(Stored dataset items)

BEGIN

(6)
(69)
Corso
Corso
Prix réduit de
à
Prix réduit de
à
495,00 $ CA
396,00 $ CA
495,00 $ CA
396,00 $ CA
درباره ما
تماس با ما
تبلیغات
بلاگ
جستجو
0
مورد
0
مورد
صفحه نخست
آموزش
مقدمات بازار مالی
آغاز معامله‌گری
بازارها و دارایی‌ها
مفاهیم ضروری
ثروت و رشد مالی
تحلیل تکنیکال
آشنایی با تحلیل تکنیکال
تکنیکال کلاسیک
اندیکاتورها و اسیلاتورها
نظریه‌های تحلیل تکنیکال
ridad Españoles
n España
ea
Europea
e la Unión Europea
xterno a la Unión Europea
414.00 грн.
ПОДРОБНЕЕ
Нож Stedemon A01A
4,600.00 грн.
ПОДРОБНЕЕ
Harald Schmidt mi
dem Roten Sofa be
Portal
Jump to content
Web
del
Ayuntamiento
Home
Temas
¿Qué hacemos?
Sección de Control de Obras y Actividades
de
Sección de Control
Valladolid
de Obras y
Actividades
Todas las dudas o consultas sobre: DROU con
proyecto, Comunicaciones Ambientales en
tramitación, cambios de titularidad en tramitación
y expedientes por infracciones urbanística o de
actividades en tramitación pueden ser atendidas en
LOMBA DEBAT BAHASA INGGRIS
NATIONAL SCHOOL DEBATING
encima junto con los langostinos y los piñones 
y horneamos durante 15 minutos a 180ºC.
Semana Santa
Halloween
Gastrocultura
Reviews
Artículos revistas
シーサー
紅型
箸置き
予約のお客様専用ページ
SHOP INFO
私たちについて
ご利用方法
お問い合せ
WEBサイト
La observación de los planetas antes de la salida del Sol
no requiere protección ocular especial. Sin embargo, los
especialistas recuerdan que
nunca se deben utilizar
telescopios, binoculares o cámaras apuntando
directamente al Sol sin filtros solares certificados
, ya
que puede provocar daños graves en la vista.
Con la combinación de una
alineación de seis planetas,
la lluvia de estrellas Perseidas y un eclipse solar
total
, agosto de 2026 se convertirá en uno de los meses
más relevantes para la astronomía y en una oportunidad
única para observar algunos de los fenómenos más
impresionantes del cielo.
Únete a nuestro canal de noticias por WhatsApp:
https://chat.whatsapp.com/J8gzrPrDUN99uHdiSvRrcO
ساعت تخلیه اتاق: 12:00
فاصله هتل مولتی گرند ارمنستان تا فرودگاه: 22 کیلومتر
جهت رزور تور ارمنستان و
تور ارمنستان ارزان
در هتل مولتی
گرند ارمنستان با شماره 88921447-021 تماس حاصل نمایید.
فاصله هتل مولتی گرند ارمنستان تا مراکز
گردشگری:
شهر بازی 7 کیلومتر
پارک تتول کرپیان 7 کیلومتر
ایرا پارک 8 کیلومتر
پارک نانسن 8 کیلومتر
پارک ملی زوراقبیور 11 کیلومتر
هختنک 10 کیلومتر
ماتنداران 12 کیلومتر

END

#### The task
Whenever a line in the entries holds the word "تکنیکال", copy that line.

#### Output of the exercise
تحلیل تکنیکال
آشنایی با تحلیل تکنیکال
تکنیکال کلاسیک
نظریه‌های تحلیل تکنیکال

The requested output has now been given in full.